The Whitebred Shorthorn was developed to provide white Shorthorn bulls for crossing with black Galloway cows. The offspring of this cross form a popular type, the Blue Grey, which has useful characteristics of both parents, and an intermediate blue roan colour. As this colour does not consistently breed true, Blue Greys are normally produced each generation from the parent breeds.

Breed history

While the exact origin is unknown the breed came to be noticed in the late nineteenth century when it was known as the Cumberland White. At that time Mr David Hall of Larriston, Newcastleton, Roxburghshire, and Mr Andrew Park of Stelshaw, Bailey, Cumberland sold Blue-grey suckled calves at Newcastleton suckler sales.
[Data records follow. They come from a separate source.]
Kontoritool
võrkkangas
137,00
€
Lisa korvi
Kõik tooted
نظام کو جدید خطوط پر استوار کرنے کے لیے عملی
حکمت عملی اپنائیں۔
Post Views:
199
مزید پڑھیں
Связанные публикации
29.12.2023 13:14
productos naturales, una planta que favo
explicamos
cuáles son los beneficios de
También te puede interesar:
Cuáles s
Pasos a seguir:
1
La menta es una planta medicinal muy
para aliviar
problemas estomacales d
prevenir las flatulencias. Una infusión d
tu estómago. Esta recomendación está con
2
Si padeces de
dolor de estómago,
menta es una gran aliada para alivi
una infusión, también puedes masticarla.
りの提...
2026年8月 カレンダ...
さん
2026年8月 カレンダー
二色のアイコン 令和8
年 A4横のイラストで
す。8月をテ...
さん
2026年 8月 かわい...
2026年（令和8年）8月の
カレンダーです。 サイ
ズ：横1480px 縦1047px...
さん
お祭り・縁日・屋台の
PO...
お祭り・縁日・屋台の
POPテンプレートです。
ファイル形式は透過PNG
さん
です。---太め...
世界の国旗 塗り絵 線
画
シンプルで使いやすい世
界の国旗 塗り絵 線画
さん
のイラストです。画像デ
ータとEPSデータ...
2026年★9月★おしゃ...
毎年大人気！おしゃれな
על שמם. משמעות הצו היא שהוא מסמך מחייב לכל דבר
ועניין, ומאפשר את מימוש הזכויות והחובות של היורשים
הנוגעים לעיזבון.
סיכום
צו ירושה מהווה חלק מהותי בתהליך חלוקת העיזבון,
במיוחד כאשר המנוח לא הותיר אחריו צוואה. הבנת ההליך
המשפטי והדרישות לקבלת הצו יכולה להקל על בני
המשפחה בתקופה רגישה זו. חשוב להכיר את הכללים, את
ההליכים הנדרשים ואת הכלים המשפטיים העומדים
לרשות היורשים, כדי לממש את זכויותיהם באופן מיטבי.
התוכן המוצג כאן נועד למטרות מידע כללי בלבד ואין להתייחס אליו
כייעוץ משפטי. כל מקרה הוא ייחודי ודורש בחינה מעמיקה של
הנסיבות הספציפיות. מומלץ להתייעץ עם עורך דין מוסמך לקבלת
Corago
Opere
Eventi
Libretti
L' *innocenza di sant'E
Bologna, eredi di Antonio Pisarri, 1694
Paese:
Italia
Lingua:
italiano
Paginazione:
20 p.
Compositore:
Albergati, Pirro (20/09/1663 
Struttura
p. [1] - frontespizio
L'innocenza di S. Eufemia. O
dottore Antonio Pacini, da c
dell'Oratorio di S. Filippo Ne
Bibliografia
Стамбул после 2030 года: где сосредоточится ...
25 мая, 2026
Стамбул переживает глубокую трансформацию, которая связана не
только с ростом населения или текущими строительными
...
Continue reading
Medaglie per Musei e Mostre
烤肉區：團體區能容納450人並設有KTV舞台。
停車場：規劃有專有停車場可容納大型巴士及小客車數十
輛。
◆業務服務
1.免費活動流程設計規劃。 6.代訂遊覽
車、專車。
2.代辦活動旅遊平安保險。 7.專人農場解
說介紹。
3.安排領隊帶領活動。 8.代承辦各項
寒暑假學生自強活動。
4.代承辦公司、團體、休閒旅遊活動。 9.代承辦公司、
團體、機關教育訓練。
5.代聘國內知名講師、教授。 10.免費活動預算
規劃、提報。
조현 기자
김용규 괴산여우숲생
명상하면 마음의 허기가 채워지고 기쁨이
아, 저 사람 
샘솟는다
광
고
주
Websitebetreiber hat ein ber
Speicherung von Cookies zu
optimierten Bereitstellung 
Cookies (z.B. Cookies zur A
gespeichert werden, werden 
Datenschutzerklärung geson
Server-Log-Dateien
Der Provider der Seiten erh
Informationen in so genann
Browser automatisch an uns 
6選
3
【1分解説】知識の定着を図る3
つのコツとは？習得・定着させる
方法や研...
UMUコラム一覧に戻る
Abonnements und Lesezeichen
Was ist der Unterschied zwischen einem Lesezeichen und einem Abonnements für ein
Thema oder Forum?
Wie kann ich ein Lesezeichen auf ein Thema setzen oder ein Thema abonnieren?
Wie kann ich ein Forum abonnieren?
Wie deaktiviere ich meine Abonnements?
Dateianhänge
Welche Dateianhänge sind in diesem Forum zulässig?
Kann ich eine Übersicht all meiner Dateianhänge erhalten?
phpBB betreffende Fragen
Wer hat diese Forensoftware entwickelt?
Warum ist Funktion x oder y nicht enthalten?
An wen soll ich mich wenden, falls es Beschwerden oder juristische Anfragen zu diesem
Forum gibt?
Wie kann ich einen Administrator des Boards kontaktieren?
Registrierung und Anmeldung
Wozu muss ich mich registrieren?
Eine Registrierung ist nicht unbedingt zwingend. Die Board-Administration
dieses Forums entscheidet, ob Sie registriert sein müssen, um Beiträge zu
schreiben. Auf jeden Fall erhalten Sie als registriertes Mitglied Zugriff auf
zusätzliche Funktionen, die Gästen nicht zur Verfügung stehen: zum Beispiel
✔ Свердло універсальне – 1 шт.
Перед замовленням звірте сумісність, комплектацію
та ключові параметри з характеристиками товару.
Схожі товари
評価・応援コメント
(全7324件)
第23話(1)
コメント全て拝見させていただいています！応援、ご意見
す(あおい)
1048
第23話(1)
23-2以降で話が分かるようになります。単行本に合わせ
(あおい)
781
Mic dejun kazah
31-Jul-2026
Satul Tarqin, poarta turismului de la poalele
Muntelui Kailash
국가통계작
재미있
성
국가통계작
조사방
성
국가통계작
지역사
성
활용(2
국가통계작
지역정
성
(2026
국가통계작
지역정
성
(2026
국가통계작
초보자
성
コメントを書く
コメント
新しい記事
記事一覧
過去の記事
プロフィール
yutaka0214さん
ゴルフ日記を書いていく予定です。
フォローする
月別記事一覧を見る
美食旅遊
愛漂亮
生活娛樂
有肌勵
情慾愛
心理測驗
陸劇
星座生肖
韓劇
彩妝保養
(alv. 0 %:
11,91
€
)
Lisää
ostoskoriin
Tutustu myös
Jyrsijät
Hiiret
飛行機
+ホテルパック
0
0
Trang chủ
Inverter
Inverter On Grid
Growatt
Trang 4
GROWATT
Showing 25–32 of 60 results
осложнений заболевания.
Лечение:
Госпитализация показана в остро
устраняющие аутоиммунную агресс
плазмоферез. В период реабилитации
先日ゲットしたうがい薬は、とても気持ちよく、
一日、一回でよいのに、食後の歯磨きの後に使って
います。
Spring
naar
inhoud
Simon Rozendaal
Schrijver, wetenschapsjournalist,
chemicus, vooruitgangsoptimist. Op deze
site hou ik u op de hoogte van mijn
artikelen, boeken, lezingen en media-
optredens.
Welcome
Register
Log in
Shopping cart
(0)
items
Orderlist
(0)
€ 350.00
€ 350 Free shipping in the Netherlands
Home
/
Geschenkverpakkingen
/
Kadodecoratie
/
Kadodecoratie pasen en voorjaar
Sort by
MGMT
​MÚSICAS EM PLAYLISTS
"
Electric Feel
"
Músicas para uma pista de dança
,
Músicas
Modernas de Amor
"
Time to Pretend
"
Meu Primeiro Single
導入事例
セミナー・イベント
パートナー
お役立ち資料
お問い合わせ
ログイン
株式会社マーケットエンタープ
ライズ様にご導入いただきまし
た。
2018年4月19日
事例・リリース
Numbers of Whitebred cattle, mainly bulls for cross breeding, increased after about 1900, until a separate day was needed at the Newcastleton auctions. The Whitebred Shorthorn Association was formed on 12 March 1962 by a meeting of almost 200 breeders. In the autumn of 1964 official breed society sales were held at Newcastleton and Bellingham and there was another successful Newcastleton sale in 1965. In that year the first sale of Whitebreds in Carlisle was held at Botchersgate Mart. Breed association sales continue to be held in Carlisle, in spring and autumn, although numbers sold are now in single figures.